Cowboy Indian Bear
Daytrotter Session - Sep 6, 2013
- Welcome to Daytrotter
- Let It Down
- Washing
- Jennifer
- Seventeen
Lawrence, Kansas’ Cowboy Indian Bear, on its surface is an example of the cycle as it applies to the struggle or the impulse. The cowboys were after the Indians and the Indians were after the bears, which could kill all of the above on the right day, with the sun shining the right way or the night giving them the blanket of cover needed to mount a sneak attack. It’s almost as if one couldn’t exist without the other. More properly, it’s probably that one wouldn’t want to exist without the others around – for the sport of it and for the confirmation of purpose.
The band, made up of Beau Bruns, Charles Calhoun, Katlyn Conroy and Martinez Hillard finds itself writing about a similarly circular game that’s just like some teeth chasing a tail or a gun chasing one. It makes no difference what the specifics are. It’s just that one begets the other and vice versa. There are no eggs and no chickens here. This was a bit of evolution and this was a God resting on the seventh day both sort of thing. Good luck figuring it all out.
All that matters is that we’re all stuck with the results and it’s a real mess sometimes. The songs of Cowboy Indian Bear make us savor the beast a little bit. We like what’s being concocted down in the red pools of those hearts that we hang in our chests. It’s these damned hearts that short out and sputter, but then sometimes amaze the hell out of us at other times. We follow them and they lead us into the bottom of a lake or they take us right where we wanted to go, some place that might even be better than we ever thought it would be when we started down the road – with the mouth open and the tail getting a head start.
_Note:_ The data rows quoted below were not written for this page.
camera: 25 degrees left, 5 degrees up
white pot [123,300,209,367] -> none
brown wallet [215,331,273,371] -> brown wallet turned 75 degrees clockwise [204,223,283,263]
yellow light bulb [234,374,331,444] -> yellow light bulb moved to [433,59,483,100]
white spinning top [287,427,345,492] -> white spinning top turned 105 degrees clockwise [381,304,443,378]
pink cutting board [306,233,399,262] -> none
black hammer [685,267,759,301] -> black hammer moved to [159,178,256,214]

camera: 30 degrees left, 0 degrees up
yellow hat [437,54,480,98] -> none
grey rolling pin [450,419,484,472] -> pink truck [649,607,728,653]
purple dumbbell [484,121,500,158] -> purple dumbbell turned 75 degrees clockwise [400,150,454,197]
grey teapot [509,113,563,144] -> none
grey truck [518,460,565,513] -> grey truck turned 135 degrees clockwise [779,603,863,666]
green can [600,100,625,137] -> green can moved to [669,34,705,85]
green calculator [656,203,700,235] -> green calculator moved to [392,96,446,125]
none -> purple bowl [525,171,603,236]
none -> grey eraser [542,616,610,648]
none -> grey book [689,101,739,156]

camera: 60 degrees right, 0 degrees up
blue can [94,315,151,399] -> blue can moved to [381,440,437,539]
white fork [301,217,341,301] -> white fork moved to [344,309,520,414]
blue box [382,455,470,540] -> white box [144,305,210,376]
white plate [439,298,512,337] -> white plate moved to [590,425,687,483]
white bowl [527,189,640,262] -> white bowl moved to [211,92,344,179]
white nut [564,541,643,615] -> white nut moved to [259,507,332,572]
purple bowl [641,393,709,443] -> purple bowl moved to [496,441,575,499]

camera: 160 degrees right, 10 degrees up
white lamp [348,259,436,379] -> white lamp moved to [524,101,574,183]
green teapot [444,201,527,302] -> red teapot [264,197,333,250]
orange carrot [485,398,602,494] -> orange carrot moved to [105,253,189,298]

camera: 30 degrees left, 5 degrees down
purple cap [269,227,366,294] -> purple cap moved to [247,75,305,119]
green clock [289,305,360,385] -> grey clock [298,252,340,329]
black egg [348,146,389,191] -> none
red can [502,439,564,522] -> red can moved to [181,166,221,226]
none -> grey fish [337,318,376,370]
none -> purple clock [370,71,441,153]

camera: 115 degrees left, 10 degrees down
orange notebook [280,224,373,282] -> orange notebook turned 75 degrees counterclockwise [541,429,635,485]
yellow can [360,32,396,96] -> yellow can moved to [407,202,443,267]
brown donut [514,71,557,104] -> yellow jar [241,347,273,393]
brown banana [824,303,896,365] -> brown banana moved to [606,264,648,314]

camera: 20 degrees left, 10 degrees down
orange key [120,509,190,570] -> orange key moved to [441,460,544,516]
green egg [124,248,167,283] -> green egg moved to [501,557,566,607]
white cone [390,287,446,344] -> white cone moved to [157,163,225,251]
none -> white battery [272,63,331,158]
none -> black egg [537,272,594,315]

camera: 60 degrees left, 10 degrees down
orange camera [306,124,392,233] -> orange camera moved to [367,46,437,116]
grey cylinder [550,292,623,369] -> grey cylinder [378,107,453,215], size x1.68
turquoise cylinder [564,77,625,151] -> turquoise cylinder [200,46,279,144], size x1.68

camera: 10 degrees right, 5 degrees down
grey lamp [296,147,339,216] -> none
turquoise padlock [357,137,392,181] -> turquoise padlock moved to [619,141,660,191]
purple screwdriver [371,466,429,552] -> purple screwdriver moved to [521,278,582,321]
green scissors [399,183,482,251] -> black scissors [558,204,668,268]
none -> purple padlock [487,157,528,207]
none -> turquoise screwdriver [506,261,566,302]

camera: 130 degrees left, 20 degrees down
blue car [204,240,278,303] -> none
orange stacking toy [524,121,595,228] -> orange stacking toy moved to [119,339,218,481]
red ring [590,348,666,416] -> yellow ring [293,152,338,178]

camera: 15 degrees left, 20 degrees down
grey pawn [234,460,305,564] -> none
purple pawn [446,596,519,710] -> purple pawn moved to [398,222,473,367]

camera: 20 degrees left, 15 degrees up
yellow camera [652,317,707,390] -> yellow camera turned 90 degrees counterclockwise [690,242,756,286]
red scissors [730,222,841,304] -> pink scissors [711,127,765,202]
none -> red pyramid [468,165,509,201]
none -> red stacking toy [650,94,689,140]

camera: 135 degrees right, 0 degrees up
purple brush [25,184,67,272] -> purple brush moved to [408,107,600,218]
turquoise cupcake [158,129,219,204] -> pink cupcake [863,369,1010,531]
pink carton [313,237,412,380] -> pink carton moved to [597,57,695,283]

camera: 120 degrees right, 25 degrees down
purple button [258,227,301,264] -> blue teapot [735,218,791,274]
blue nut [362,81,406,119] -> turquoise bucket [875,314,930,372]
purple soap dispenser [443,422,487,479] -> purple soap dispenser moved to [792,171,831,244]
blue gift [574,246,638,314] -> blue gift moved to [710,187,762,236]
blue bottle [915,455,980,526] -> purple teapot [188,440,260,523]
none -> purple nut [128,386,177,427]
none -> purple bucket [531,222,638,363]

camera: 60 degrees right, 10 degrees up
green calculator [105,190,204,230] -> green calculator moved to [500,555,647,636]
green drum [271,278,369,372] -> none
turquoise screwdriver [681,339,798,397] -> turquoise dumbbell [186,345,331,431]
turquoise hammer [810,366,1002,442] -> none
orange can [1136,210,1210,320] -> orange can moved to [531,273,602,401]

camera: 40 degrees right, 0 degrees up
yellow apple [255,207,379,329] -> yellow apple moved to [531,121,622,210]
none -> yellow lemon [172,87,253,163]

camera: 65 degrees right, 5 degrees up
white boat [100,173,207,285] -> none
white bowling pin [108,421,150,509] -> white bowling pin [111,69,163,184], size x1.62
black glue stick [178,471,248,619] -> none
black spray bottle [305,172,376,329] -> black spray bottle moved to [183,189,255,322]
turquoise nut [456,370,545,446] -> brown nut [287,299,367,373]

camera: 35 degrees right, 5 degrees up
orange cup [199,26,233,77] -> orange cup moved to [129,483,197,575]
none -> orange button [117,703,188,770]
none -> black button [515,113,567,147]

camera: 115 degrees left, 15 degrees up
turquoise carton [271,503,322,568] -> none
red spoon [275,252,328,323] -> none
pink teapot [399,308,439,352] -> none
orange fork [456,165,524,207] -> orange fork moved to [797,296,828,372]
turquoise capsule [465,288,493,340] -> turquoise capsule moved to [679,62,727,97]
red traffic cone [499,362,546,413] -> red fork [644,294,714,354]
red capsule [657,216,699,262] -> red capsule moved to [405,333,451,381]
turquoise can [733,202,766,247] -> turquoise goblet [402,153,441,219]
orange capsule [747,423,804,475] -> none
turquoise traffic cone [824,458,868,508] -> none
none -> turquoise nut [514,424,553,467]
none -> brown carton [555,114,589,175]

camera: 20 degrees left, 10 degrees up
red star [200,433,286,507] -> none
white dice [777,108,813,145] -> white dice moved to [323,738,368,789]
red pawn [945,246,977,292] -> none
They sing about wanting a stranger’s heart, as if that could make anything better. They’re all just as indecisive as the next one and they all have their problems and their wanderings. It’s suggested here that someone else’s heart would offer a new lease, something better, if it could be implanted and replace what used to be lodged there inside the ravaged body, as if it were a frozen turkey or a boulder. The new heart would act as potting soil and tender loving care to bring something shiny and sunnier to this area of such ugly and cold topography. It would be born anew and then the ticker tape would fly. The new car smell would overtake that of the basement, of mildew and rot and things would bloom. It’s sung in a slowly proceeding, sad jazz way that seems to point to the rainy days and the freezing machine actions continuing as they want to. Picking a heart is just picking a different poison and yet, there’s no doing without them, so you just swallow hard and stay alert. Watch for the bears and the bullets.